Gamers obsess over it. Game developer's pay is based on it. But is the review aggregator site still relevant in the changing world of video games?
Gamers obsess over it. Game developer's pay is based on it. But is the review aggregator site still relevant in the changing world of video games?
Marc Doyle was headed off for a weekend getaway in Santa Barbara with some of his old college buddies when he received the news that the Washington Post's critic did not enjoy the video game Uncharted 4: A Thief's End. The critic thought that the graphics were garish, the gameplay was a "laborious trudge," and the overall experience was an "inconclusive wreck." Doyle knew in an instant that his weekend was shot. This critical pan was sure to have an effect on the game's Metascore.
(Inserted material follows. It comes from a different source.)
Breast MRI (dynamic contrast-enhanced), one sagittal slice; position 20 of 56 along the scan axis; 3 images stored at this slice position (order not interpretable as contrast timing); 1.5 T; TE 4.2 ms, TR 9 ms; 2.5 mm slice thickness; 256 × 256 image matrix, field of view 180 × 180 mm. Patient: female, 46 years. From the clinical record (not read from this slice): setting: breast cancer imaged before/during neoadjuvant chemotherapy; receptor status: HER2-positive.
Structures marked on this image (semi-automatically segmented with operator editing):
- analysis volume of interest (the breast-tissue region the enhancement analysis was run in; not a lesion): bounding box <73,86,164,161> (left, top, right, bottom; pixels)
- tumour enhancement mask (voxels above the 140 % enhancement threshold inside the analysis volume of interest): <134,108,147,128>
Doyle is the co-founder and editor-in-chief of the review aggregator Metacritic, and he personally oversees the video game section of the CBS Interactive-owned site. He selects the game outlets that Metacritic tracks, collates their reviews, converts their review scores to Metacritic's 0 to 100 scale, and uses them to calculate a single Metascore for each game.
The Washington Post doesn't print numerical scores alongside its reviews. But the publication considers Metacritic to be so important that the reviewers directly relay what their score would have been to Doyle. (Other big outlets like the New York Times have made similar arrangements in the past.) The WaPo critic awarded Uncharted 4 a score of 40. "As soon as I saw that, I knew exactly what was gonna happen," says Doyle. "I knew what the audience reaction would be."
According to Metacritic, 111 different outlets gave Uncharted 4 a positive review. Its overall Metascore was 94 out of 100, the highest score any game had received all year. But that one negative review from the Washington Post was enough to pull the game's Metascore average down from 94 out of 100 to 93 out of 100.
In the grand scheme of things, a single point may not seem all that important. But fans of the game were outraged. So were some people who had never even played it. Uncharted 4 is exclusive to Sony's Playstation 4 console, and many who sided with Sony in the neverending console wars see the success of a flagship game as a sort of victory for the home team, a chance to lord it over their friends who opted for the rival Xbox One console. Uncharted 4 losing a point was like their NFL team dropping in the playoff rankings.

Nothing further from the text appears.